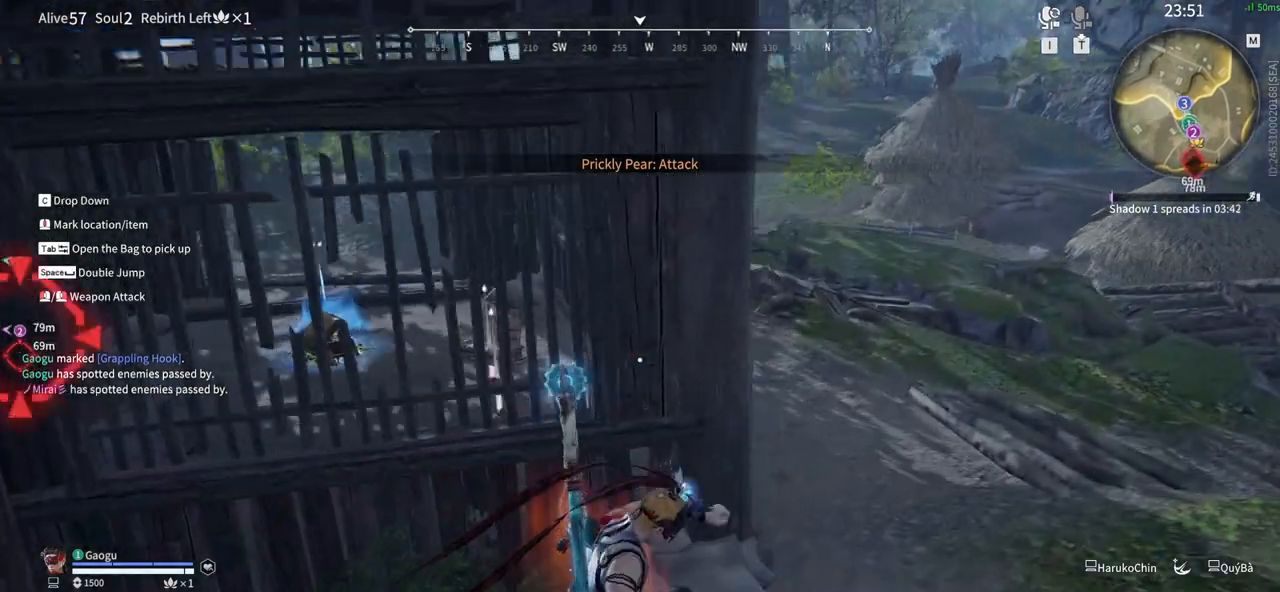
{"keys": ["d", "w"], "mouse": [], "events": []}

---

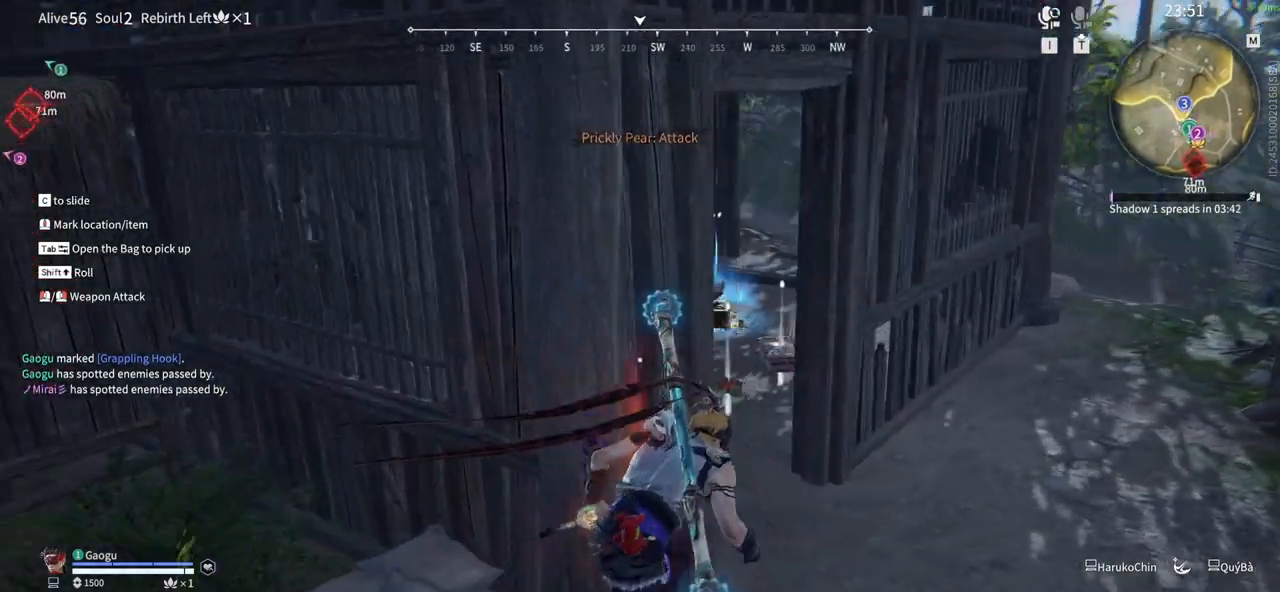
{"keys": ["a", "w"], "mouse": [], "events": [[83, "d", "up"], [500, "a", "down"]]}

==

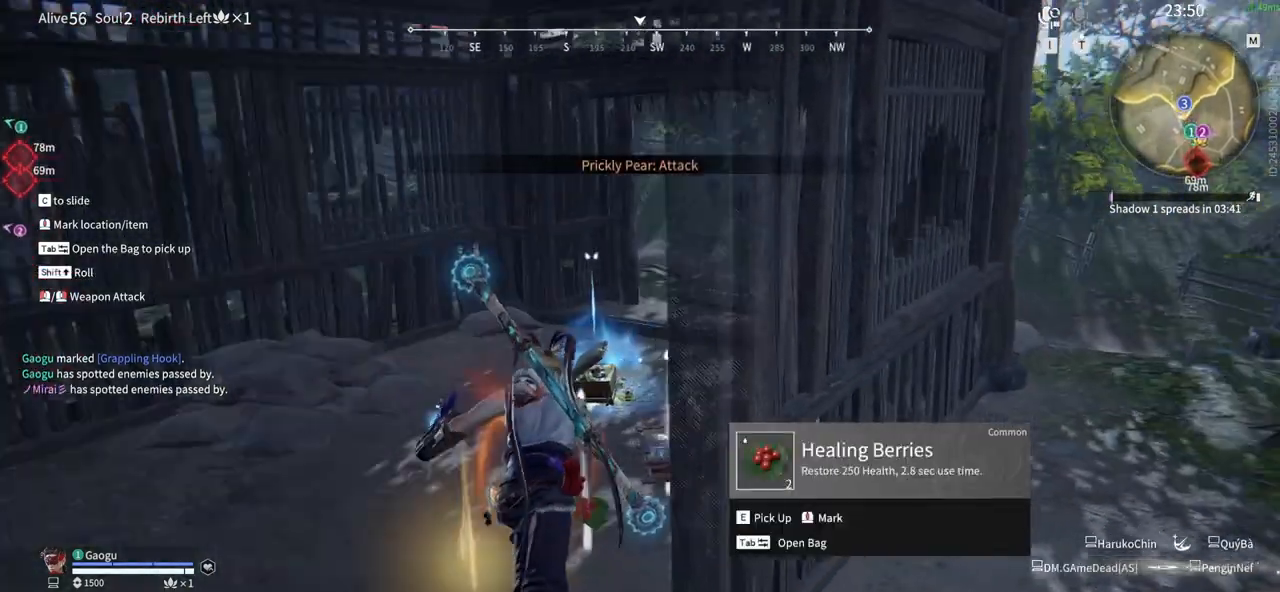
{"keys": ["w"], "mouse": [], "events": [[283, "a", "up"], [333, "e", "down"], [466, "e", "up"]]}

→ **Task details**:
Wherever a line in the data above holds "down", copy that line.

→ **Finished task**:
{"keys": ["a", "w"], "mouse": [], "events": [[83, "d", "up"], [500, "a", "down"]]}
{"keys": ["w"], "mouse": [], "events": [[283, "a", "up"], [333, "e", "down"], [466, "e", "up"]]}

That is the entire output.